● **Extrait fourni**
※

Rechercher
Rechercher

Lifestyle - Patrimoine

Le prototype de la statue des Martyrs acquis par deux collectionneurs libanais

La sculpture de la femme au flambeau réalisée par le sculpteur Mazzacurati trône dans le salon de Gaby Daher, à Achrafieh.

Le prototype de la statue des Martyrs acquis par deux collectionneurs libanais

Gaby Daher et le prototype de la statue en pied mesurant 90 cm, réalisée en bronze brut et poinçonnée Mazzacurati, qui trône aujourd’hui en bonne place dans son salon à Achrafieh. Photo DR

Accro à internet et passionné de « la traque et de la découverte » des œuvres d’orientalistes, l’antiquaire et collectionneur Gaby Daher réussit à dénicher en ligne des pièces majeures. Tant et si bien qu’il tombe un jour sur une vente à Rome proposant un buste de 54 x 31 x 40 cm en bronze patiné, signé Renato Marino Mazzacurati (1907-1969). Celui-là même qui a réalisé le monument des Martyrs du centre-ville de Beyrouth. Une sculpture composée de quatre éléments : une femme debout brandissant d’une main le flambeau de la liberté et étreignant de l’autre un jeune homme symbolisant la nouvelle génération de l’indépendance. À leurs pieds gisent deux martyrs. Le buste déniché est justement celui du jeune homme du monument dédié aux martyrs. Gaby Daher l’acquiert pour le compte de Berthe Chaghoury qui l’offrira à son beau-frère Gilbert à l’occasion de ses 70 ans.

※

● **Données fournies**
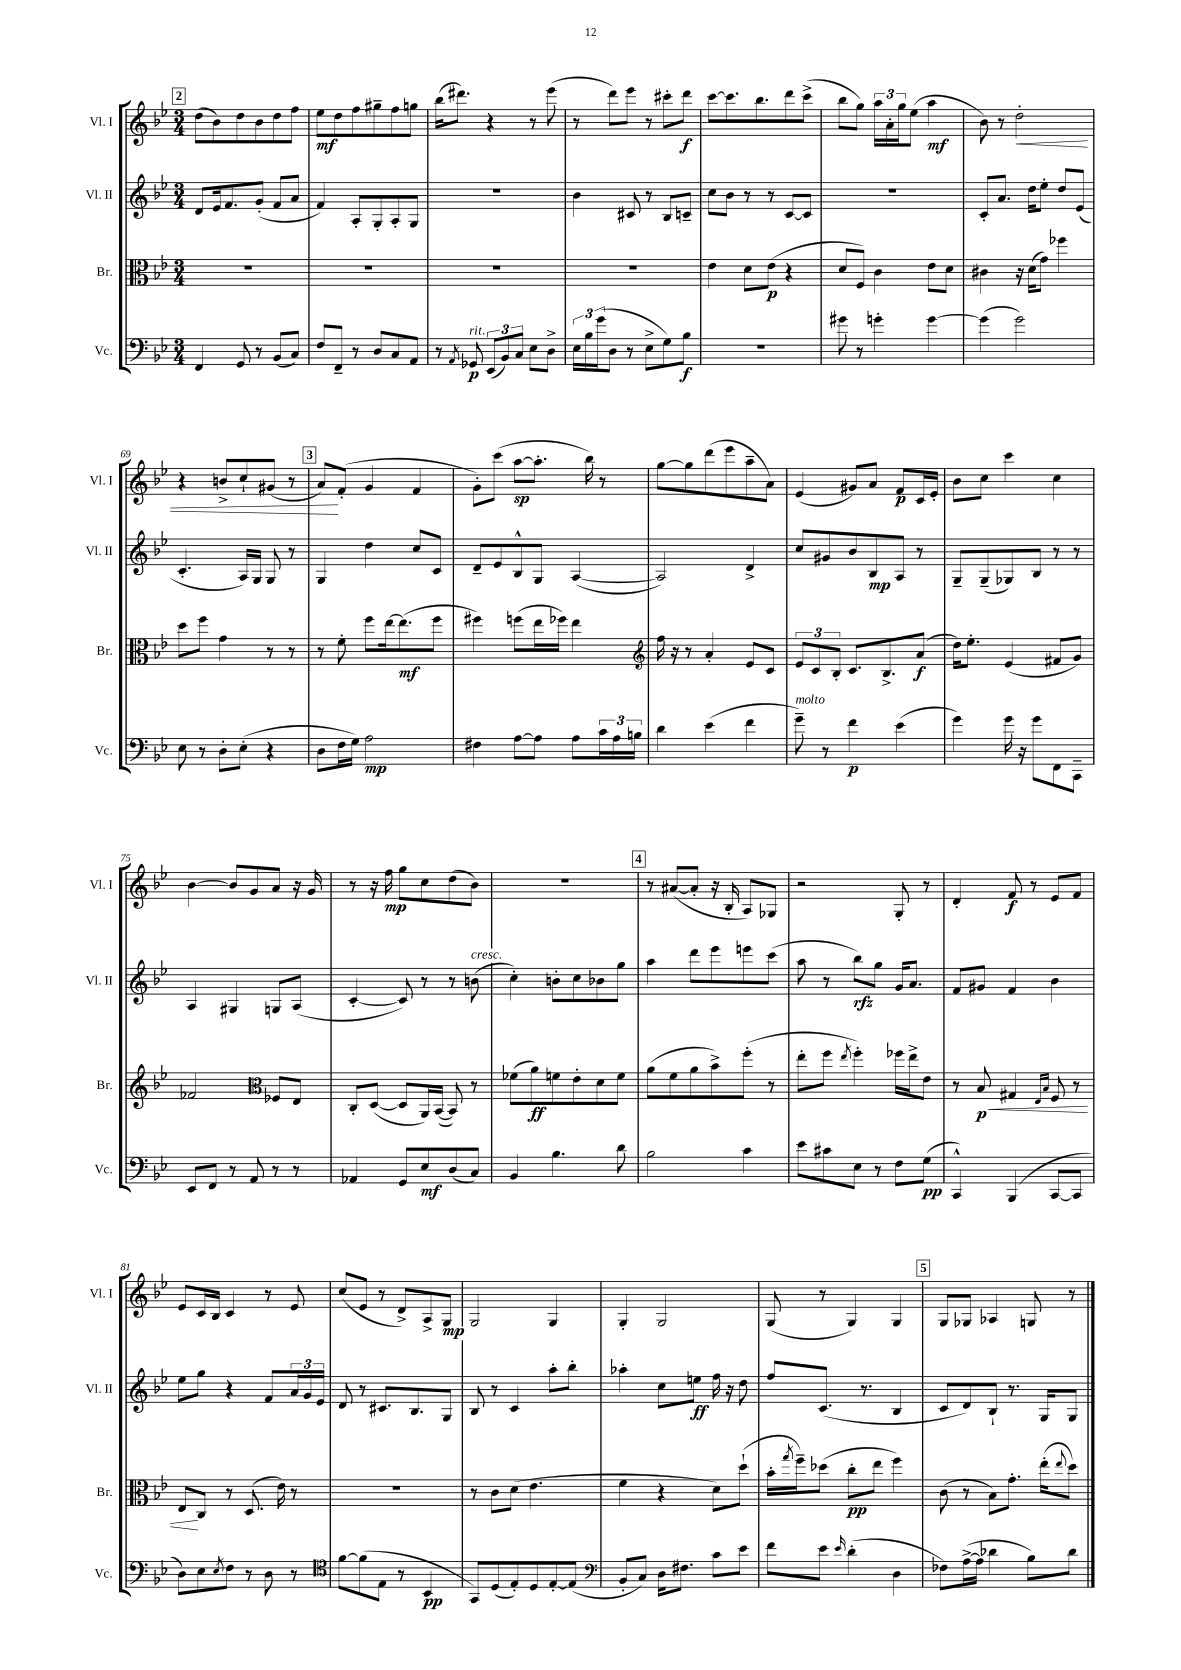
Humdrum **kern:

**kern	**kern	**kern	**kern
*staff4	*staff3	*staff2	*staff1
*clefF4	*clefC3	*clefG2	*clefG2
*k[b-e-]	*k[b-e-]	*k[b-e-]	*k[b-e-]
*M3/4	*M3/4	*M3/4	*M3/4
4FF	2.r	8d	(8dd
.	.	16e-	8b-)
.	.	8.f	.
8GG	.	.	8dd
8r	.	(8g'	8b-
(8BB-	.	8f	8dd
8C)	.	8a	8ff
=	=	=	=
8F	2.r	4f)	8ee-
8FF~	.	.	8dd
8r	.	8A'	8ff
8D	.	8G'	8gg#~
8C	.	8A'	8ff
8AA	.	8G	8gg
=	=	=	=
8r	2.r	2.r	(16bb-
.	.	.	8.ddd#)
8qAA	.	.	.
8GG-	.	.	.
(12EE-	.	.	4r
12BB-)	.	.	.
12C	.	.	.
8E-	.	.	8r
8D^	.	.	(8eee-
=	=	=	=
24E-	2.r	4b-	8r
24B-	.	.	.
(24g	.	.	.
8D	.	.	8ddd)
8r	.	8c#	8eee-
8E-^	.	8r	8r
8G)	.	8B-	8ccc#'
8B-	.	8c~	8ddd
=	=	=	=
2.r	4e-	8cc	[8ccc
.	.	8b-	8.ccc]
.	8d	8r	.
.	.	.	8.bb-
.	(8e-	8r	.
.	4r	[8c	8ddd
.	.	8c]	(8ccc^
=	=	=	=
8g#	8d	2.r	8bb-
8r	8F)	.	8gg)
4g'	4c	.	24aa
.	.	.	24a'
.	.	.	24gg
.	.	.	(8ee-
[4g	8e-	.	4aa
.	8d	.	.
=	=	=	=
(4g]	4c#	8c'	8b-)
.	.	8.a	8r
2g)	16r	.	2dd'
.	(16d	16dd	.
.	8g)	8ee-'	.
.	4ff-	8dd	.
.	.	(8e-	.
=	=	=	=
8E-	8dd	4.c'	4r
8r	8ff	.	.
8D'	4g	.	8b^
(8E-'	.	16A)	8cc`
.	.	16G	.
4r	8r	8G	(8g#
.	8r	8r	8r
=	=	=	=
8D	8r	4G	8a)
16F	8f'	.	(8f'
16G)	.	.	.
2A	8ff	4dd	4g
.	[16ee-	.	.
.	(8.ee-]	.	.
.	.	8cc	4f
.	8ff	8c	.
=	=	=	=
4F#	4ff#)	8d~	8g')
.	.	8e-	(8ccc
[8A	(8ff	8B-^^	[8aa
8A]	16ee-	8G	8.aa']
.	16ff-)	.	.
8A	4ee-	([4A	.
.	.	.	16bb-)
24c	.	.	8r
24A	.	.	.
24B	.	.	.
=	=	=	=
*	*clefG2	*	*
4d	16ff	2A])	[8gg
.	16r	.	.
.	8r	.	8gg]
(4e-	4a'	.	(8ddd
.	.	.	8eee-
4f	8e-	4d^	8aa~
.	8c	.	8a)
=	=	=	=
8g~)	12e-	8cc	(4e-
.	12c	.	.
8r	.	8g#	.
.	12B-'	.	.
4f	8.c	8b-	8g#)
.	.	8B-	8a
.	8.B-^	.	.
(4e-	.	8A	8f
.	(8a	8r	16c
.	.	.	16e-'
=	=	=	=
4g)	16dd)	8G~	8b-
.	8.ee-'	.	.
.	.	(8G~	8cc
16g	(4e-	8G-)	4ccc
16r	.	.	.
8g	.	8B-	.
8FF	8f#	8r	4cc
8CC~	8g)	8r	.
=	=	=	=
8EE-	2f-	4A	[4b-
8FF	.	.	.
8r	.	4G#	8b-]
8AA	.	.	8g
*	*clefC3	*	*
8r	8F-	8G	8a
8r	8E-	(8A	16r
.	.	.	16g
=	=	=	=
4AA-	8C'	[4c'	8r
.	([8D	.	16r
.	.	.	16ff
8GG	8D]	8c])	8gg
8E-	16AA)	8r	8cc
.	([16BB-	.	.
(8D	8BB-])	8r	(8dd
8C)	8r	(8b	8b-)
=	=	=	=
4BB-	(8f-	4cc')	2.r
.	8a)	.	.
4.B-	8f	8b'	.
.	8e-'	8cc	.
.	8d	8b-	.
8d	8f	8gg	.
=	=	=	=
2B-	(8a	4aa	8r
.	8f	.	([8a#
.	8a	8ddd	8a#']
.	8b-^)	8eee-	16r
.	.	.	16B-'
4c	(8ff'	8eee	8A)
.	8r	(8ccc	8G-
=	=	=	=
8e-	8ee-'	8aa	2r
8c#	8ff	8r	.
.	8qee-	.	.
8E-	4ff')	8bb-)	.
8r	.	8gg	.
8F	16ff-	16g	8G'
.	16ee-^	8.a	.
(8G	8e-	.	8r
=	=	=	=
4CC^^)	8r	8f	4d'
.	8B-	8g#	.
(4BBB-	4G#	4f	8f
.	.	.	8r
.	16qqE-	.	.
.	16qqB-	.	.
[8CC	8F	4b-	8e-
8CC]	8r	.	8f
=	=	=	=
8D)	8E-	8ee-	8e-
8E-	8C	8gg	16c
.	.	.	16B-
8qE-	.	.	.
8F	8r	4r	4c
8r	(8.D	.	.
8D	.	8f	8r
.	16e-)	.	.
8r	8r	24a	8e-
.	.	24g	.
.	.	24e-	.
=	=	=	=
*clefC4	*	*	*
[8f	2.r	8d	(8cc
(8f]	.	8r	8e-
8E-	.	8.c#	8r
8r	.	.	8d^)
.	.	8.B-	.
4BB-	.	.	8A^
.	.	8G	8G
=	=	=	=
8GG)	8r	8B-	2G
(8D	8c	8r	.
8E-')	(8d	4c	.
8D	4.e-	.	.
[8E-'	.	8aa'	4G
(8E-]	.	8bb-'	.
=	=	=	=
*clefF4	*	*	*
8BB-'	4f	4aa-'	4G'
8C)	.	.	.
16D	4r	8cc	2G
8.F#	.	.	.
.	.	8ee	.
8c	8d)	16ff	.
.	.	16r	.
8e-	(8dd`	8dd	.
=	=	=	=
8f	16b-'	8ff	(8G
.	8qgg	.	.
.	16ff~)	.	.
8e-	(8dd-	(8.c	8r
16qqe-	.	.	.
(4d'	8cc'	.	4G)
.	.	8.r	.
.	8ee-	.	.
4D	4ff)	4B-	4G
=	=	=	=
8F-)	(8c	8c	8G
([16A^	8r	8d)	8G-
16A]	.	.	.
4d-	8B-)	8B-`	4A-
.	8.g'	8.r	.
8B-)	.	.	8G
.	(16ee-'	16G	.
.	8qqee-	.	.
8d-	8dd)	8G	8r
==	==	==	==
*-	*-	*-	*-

※

● **Court exercice 1**
Répondez à ces questions sur l'article consacré au prototype de la statue des Martyrs.
(a) Quelle hauteur mesure le prototype en pied qui trône dans le salon de Gaby Daher ?
(b) Dans quelle ville se tenait la vente du buste signé Mazzacurati ?
(c) À quelle occasion Berthe Chaghoury offrira-t-elle le buste à son beau-frère Gilbert ?
● **Court exercice 2**
Rédigez la suite de l'article sur le prototype de la statue des Martyrs, à partir de sa dernière phrase.
Ces données ne sont pas nécessaires.

● **Réponse rédigée 1**
(a) Il mesure 90 cm.
(b) La vente se tenait à Rome.
(c) Elle le lui offrira pour ses 70 ans.

● **Réponse rédigée 2**
Mais pour ce passionné, la chasse au trésor n’est pas finie. Gaby Daher se lance désormais en quête de la femme au flambeau. « Cela m’a pris six mois pour la trouver. » Cette fois, la trouvaille est plus importante, car il s’agit de la statue en pied. Réalisée en bronze brut et poinçonnée Mazzacurati, elle mesure 90 cm. Elle trône aujourd’hui en bonne place dans son salon à Achrafieh.

Lire aussi

Pyramide, dolmen... Une nouvelle découverte dans le Akkar

Ces deux sculptures sont des œuvres originales. On ignore si elles ont été fabriquées en d’autres exemplaires, puisqu’il est courant qu’un artiste reproduise un maximum de six pièces identiques (numérotées) de son œuvre originale. Gaby Daher relance ses recherches sur internet et finit par découvrir une autre tête masculine qu’il achète. « Celle-ci n’est pas signée ; mais les traits distinctifs ont été identifiés à ceux de la statue de Mazzacurati. On suppose qu’il s’agit du premier prototype réalisé avant que sa ciselure et sa patine ne soient perfectionnées », explique le collectionneur. Également féru de cartes postales sur le Liban – il en possède aujourd’hui 6 000 – et d’œuvres orientalistes, Gaby Daher détient aujourd’hui les connaissances et l’expertise qui lui ont permis de gérer et valoriser des collections privées, notamment celle de Philippe Jabre, à laquelle il a assuré un grand succès dans un environnement compétitif.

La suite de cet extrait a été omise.